Doğrudan müşteriye satış yapan markalar bunu çok iyi biliyor. Birçok durumda, bu markalar gerçekten de satış yapmadan ayakta kalamaz. Bekleyecek zamanları veya bütçeleri yoktur. Bu nedenle, izleyicilerin dönüşüm gerçekleştirmesini kolaylaştırmaya odaklanırlar.
Doğal deodorant PiperWai kampanyasını ele alalım. Kampanya, hedef kitlenin ilişki kurabileceği komik bir hikayeyle ürünün içeriklerini ve yararlarını vurgulamayı başarıyor. Ancak marka, sadece eğlendirmek ve eğitmekten fazlasını yapmak istiyordu. Bu amaçla, izleyiciler video boyunca deodorantı satın almak için bir bağlantıyı tıklamaya davet edildi. Bu tam dönüşüm hunisi yaklaşımıyla, milyonlarca görüntüleme elde edildi ve ülke çapındaki perakende satışlarda %250, Amazon satışlarında ise %70'lik bir artış sağlandı.
3. Önemli olan unsurları test etme ve ölçme
Dijital pazarlamacılar genellikle görüntüleme ve tıklama oranları gibi hedefler belirler. Ancak bu metrikleri düzgün bir şekilde hesaplayamadıkları gibi satış ve reklam harcamalarından elde edilen gelirle de doğru bir şekilde ilişkilendiremezler. Ancak doğrudan tüketiciye satış yapan markalar için en önemli hedef dönüşüm sayısıdır.

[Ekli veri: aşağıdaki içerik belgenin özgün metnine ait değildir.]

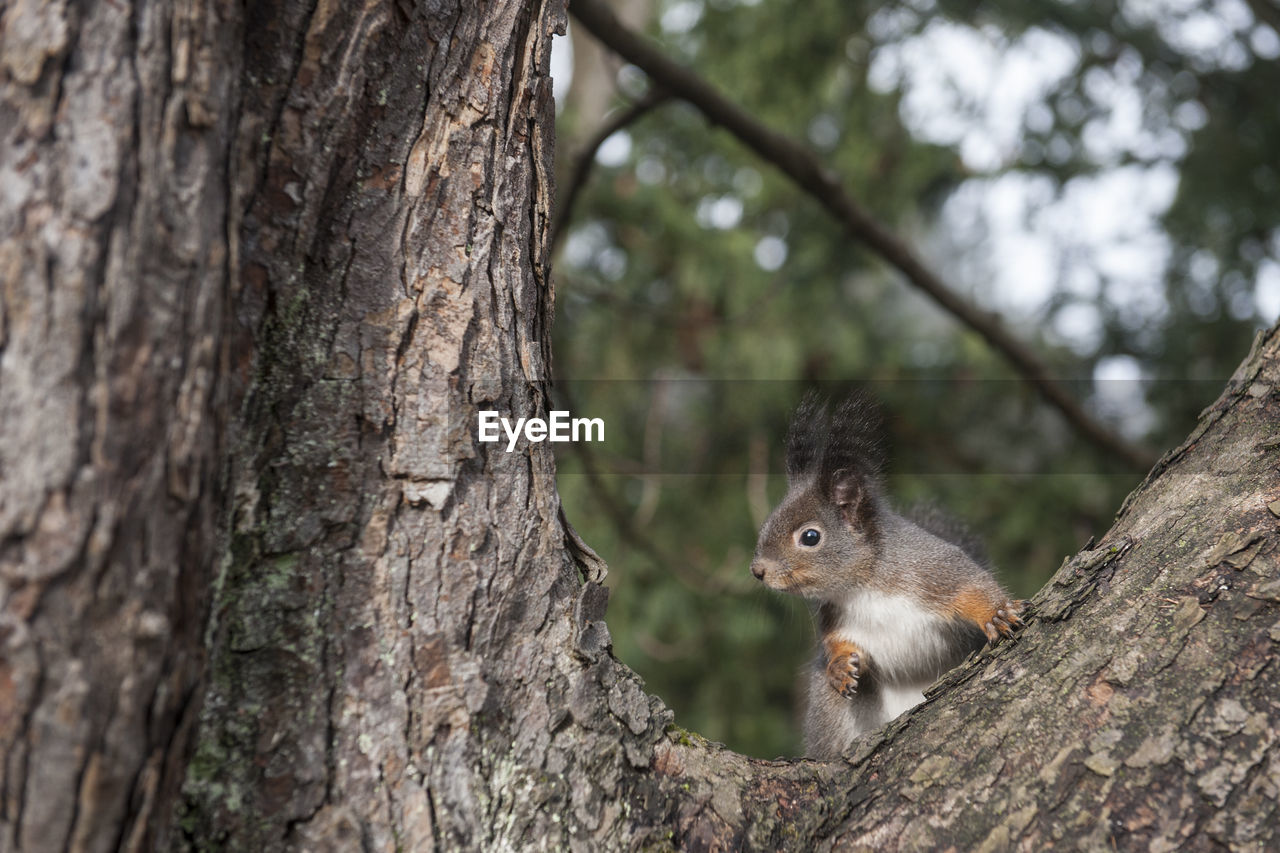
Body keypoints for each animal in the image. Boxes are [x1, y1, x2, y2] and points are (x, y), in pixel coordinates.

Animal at [747, 391, 1018, 758]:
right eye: (768, 521)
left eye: (810, 537)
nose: (758, 570)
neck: (863, 586)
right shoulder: (836, 616)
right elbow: (835, 642)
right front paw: (840, 666)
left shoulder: (934, 571)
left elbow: (972, 586)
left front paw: (996, 614)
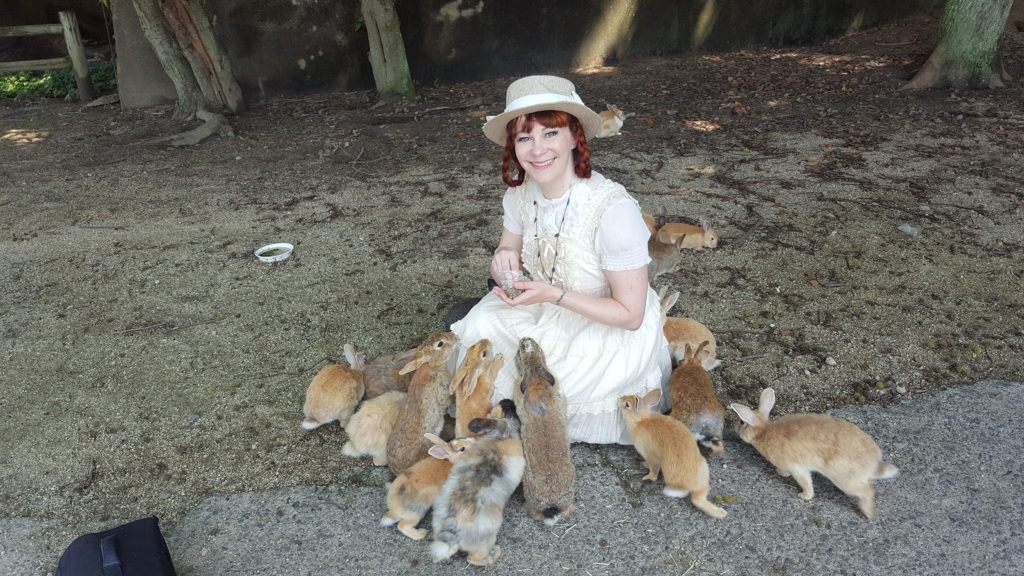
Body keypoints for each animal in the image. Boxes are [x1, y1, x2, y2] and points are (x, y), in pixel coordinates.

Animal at [432, 401, 528, 561]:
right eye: (507, 408)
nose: (508, 401)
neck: (504, 437)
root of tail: (454, 535)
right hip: (485, 540)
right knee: (473, 558)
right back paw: (495, 553)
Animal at [614, 387, 729, 518]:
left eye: (627, 404)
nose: (619, 399)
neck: (640, 421)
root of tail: (695, 487)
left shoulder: (651, 456)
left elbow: (653, 470)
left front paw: (647, 476)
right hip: (704, 469)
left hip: (668, 470)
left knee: (685, 493)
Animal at [729, 387, 897, 518]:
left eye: (742, 422)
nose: (734, 426)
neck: (763, 431)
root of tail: (874, 464)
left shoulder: (797, 467)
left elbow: (805, 482)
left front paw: (803, 495)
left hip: (844, 479)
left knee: (867, 491)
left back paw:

Dönüşüm hedeflerinize ulaştığınızdan emin olmanın en iyi yolu, dönüşüme giden yolu test etmektir. Bu nedenle, müşteriler için video çekerken senaryo ve film çekimi aşamalarında modüler biçimlerden yararlanıyoruz. Bu sayede, üzerinde deneme yapabileceğimiz çok daha fazla reklam öğemiz oluyor. Bir versiyonu test ederken edinme hedeflerimizi karşılamadığını görürsek, daha iyi olup olmayacağını görmek için onu hemen başka bir video montajıyla değiştirebiliyoruz.
Kendin Yap özellikli klima markası Mr. Cool için iki video çektik: Videolardan biri markaya, diğeri ise ürüne ve desteğe odaklanıyordu. Ürün ve desteğe odaklanan video, satışları bir yıldan kısa bir sürede yüzde yüzün üzerinde artırarak 10 milyon dolardan 26 milyon dolara çıkardı. Ancak biz her iki videoyu da test etmemiş olsaydık bunu bilemeyecektik. Yani, video kampanyanızı planlarken, birden çok versiyon çekmeyi, geri bildirim almak ve dönüşümleri izlemek için bunları küçük kitlelerle test etmeyi düşünün.
Doğrudan müşteriye satış yapan markaların pazarlamaya getirdikleri çok öğeli yaklaşım, minimum bütçeyle maksimum etki yaratmalarına yardımcı oluyor. Pazarlama bütçeleri ne olursa olsun tüm markalar, marka bilinirliğini ve net kârı artırmak için bu ilkeleri kampanyalarına uygulayabilir.